**Work to complete**
Word for word, restate the lines of the data below between those holding "Figure 7. Control algorithm diagram." and "Table 1. Reduction", inclusive; pictures do not belong in the copy.

►

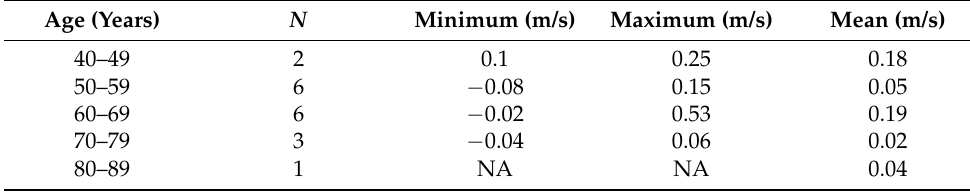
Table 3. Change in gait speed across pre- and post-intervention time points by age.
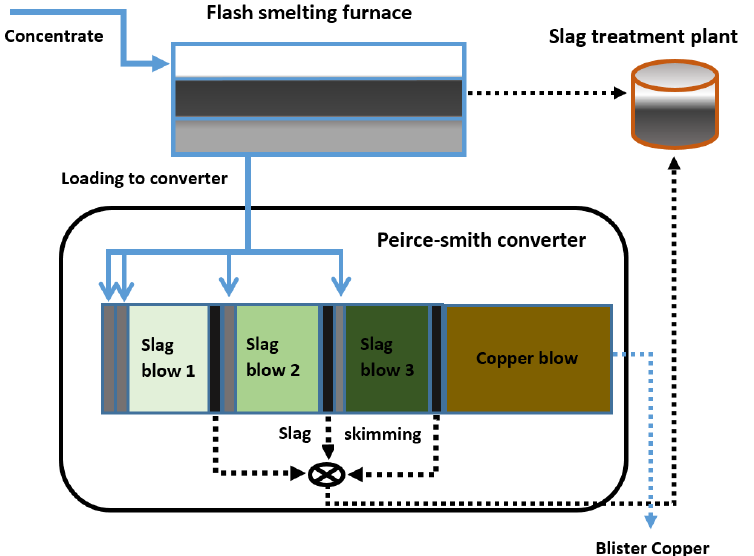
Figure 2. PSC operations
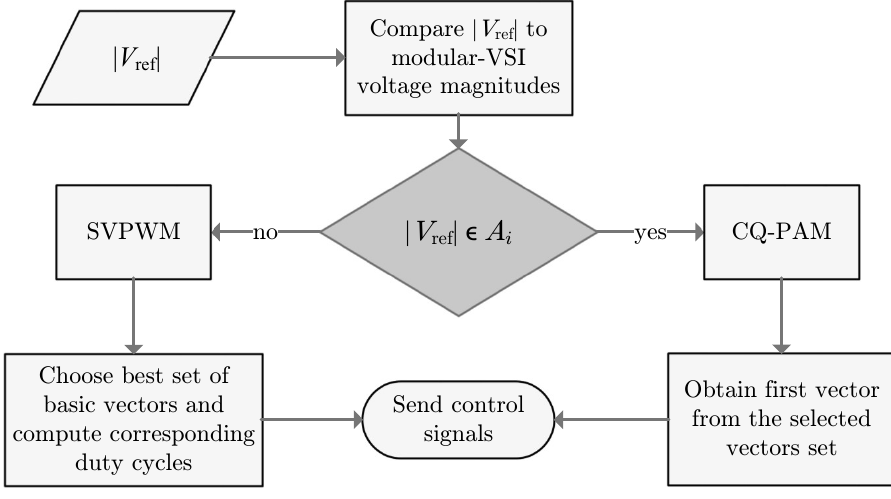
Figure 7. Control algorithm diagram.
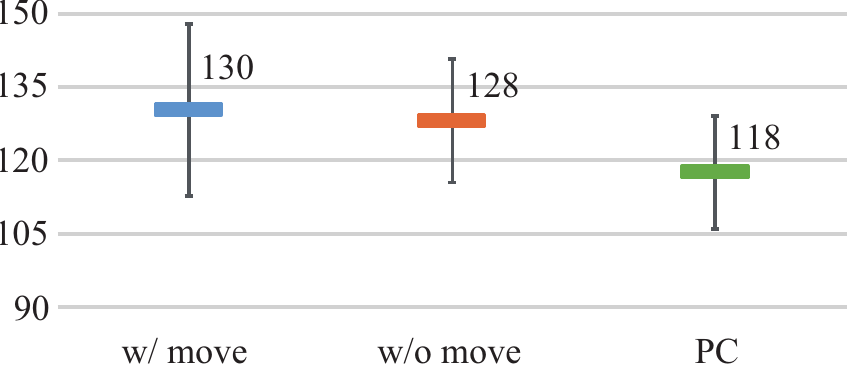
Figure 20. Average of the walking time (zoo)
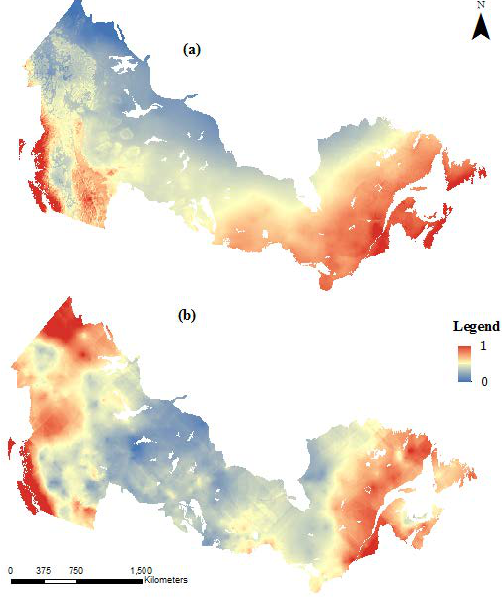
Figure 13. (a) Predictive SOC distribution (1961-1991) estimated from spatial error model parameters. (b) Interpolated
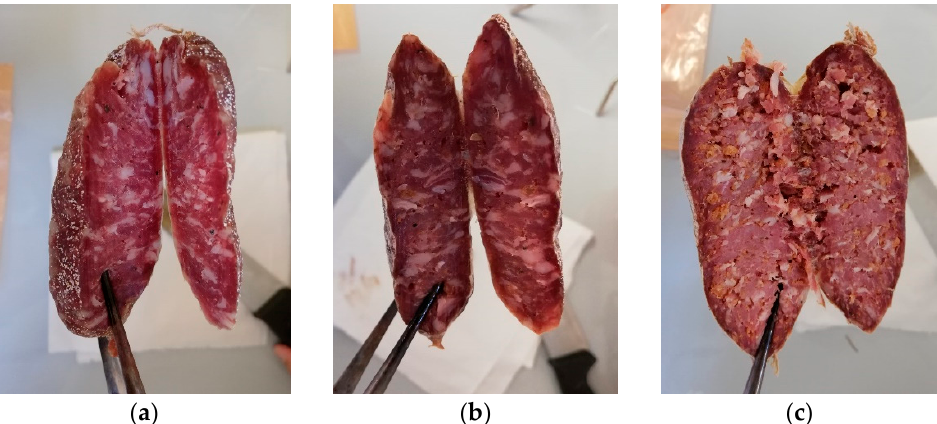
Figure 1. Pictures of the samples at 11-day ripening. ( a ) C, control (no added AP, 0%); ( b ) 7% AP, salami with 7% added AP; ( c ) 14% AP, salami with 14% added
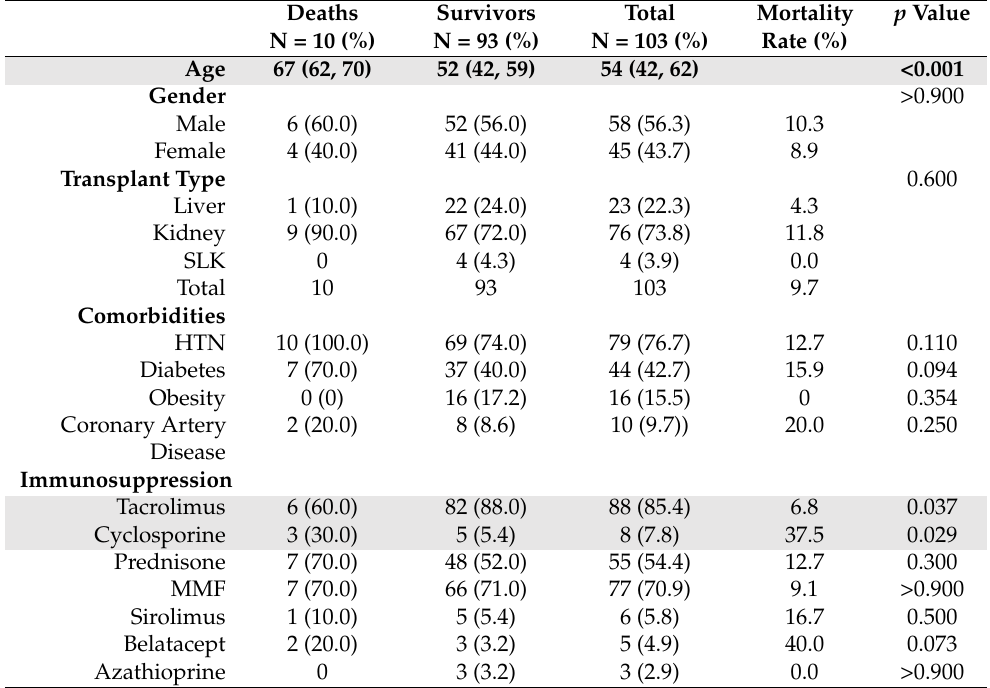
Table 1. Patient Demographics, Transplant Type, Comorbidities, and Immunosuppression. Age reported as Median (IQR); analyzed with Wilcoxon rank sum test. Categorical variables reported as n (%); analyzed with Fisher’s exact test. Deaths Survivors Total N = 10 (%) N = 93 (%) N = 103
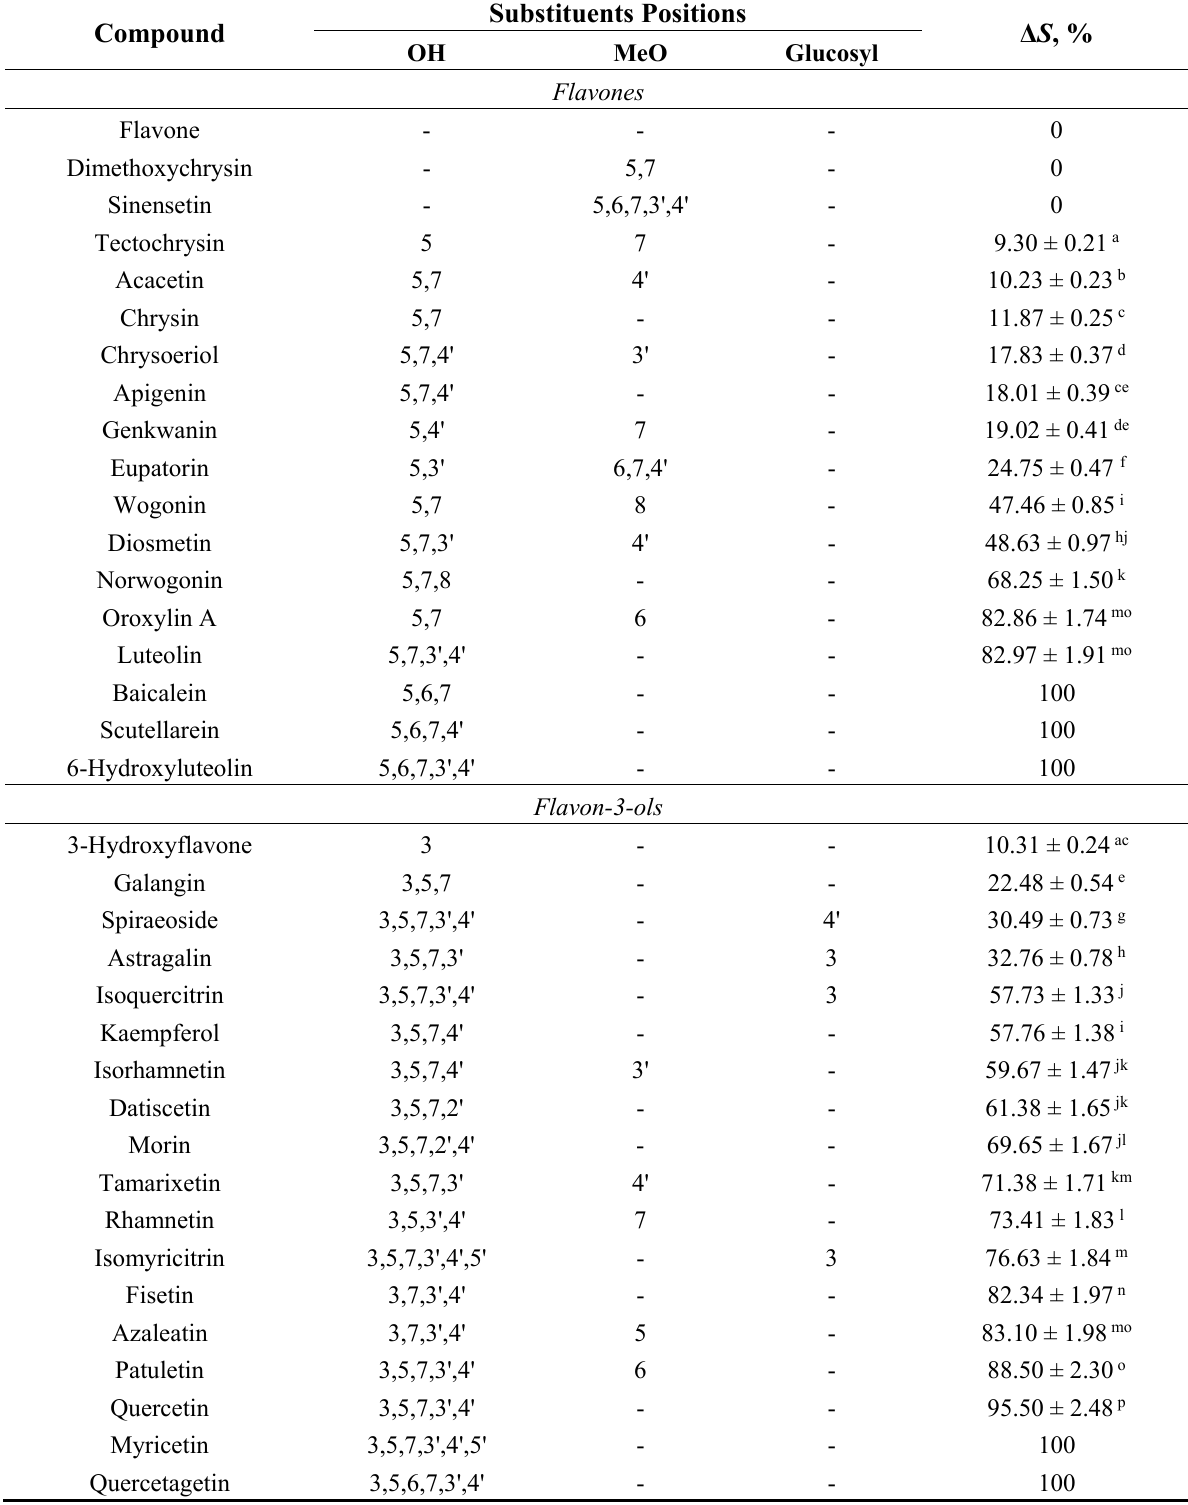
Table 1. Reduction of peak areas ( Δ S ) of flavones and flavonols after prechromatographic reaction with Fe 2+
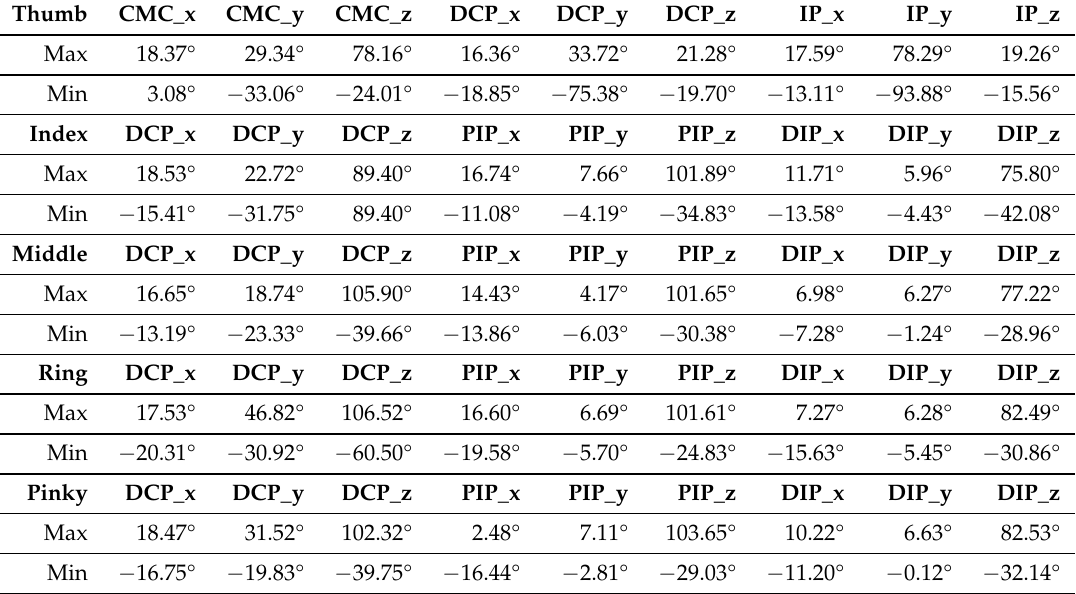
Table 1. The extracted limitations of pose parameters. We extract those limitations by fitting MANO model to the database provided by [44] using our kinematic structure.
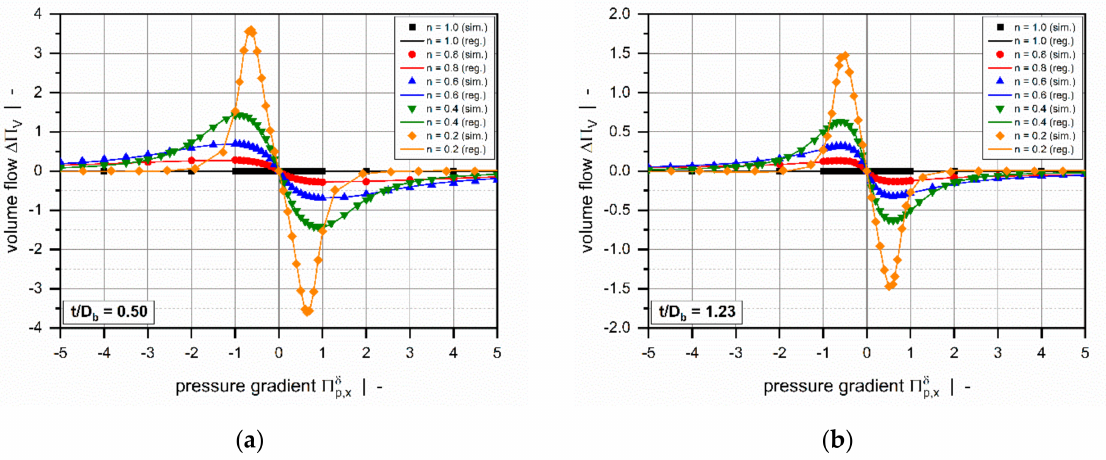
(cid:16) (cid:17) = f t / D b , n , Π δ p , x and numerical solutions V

◄

**Reply to the exercise**
Figure 7. Control algorithm diagram.
Figure 20. Average of the walking time (zoo)
Figure 13. (a) Predictive SOC distribution (1961-1991) estimated from spatial error model parameters. (b) Interpolated
Figure 1. Pictures of the samples at 11-day ripening. ( a ) C, control (no added AP, 0%); ( b ) 7% AP, salami with 7% added AP; ( c ) 14% AP, salami with 14% added
Table 1. Patient Demographics, Transplant Type, Comorbidities, and Immunosuppression. Age reported as Median (IQR); analyzed with Wilcoxon rank sum test. Categorical variables reported as n (%); analyzed with Fisher’s exact test. Deaths Survivors Total N = 10 (%) N = 93 (%) N = 103
Table 1. Reduction of peak areas ( Δ S ) of flavones and flavonols after prechromatographic reaction with Fe 2+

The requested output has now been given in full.